• **Excerpted passage**
BEGIN

Written by Matthew Busekroos | Produced by Andrew Zucosky
Originally from Taiwan, PhD student Yung-Sung Chuang moved to the United States to embark on his studies at MIT CSAIL. Prior to MIT, Chuang completed his undergraduate degree at National Taiwan University. According to Chuang, MIT has world-class research groups, many of which he had already been following while in Taiwan. Chuang said the opportunities here are incomparable to what he had access to back in Taiwan, which is why he chose to come to the U.S. and pursue his PhD degree at MIT.
Chuang now works alongside Professor Jim Glass in the lab’s Spoken Language Systems Group.
“[Professor Glass] is a brilliant advisor,” Chuang said. “He is always supportive of my research ideas and projects, quickly grasping the challenges I face and offering valuable insights. [Prof. Glass] understands the importance and value of my research, trusts my decisions, and gives me a lot of freedom to pursue the directions I’m passionate about. He doesn’t interfere too much with my ideas, allowing me the space to think and explore independently.”
Chuang’s research focuses on NLP, specifically the factuality of large language models (LLMs). According to Chuang, these AI models, like the ones behind ChatGPT, have shown remarkable capabilities in assisting with everyday tasks. However, their tendency to hallucinate false information is a significant barrier to deploying them in high-risk situations, such as clinical or legal settings.

END

• **Information**
BEGIN

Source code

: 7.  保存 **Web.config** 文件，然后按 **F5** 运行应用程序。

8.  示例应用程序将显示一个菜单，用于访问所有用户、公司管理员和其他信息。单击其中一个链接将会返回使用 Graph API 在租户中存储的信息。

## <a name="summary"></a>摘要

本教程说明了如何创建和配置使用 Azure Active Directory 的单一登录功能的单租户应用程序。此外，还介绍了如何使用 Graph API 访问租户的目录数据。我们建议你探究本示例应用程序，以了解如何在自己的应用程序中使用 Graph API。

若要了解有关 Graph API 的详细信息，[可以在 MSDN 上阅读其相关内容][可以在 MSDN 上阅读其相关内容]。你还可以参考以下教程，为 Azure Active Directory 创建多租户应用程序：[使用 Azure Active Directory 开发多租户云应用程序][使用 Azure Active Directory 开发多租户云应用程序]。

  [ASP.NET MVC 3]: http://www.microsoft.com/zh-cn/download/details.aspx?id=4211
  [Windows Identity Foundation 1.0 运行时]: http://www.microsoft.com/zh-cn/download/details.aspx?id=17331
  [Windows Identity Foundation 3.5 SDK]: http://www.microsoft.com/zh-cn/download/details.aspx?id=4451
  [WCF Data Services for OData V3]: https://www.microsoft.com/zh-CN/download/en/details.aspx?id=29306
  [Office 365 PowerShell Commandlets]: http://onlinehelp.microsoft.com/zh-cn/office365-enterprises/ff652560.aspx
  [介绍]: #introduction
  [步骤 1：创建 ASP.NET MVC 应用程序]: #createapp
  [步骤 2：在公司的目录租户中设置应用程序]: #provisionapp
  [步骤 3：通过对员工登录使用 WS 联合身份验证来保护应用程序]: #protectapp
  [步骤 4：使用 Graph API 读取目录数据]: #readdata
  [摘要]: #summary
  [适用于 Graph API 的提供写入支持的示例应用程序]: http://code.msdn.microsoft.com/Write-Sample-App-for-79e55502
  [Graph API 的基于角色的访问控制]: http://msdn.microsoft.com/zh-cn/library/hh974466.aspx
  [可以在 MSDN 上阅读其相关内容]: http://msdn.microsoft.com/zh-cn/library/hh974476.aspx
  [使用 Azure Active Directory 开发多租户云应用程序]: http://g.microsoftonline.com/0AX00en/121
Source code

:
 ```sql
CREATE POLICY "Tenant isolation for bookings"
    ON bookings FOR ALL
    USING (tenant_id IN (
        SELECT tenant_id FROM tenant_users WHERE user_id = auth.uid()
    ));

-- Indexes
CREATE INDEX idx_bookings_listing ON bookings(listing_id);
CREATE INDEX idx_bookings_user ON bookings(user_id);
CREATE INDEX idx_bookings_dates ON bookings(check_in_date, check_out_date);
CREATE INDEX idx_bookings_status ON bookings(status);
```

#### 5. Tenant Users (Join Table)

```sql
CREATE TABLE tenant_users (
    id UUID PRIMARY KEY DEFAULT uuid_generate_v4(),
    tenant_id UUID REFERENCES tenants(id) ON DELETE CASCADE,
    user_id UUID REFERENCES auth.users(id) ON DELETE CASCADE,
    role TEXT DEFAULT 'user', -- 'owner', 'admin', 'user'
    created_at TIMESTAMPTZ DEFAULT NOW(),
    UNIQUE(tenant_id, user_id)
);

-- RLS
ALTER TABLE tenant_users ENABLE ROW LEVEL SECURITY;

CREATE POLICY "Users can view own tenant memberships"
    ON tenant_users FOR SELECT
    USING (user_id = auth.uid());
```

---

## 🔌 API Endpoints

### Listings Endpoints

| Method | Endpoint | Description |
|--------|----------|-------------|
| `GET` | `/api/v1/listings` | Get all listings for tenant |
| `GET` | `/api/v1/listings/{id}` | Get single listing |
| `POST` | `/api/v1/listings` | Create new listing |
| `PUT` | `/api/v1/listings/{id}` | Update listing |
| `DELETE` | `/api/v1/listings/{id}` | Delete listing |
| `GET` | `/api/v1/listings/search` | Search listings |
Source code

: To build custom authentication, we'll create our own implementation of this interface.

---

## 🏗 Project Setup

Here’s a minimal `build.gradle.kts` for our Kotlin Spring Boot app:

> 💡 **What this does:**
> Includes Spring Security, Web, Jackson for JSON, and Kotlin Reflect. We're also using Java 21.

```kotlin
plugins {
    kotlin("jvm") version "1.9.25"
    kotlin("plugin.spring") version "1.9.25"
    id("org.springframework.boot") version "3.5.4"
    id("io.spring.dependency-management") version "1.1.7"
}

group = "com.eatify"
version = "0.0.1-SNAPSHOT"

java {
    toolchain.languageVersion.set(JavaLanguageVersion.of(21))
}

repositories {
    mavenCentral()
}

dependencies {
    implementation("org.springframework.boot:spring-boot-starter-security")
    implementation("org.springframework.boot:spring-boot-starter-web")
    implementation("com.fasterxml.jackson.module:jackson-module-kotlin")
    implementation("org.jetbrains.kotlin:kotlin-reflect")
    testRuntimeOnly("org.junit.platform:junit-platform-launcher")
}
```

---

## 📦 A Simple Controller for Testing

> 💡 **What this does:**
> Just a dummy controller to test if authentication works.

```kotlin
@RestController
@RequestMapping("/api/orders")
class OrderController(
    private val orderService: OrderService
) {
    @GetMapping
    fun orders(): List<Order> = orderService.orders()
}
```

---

END

Retype the profile of Yung-Sung Chuang word for word, from "Written by Matthew" to "Language Systems Group.". The records play no part in this work.

• **Written answer**
Written by Matthew Busekroos | Produced by Andrew Zucosky
Originally from Taiwan, PhD student Yung-Sung Chuang moved to the United States to embark on his studies at MIT CSAIL. Prior to MIT, Chuang completed his undergraduate degree at National Taiwan University. According to Chuang, MIT has world-class research groups, many of which he had already been following while in Taiwan. Chuang said the opportunities here are incomparable to what he had access to back in Taiwan, which is why he chose to come to the U.S. and pursue his PhD degree at MIT.
Chuang now works alongside Professor Jim Glass in the lab’s Spoken Language Systems Group.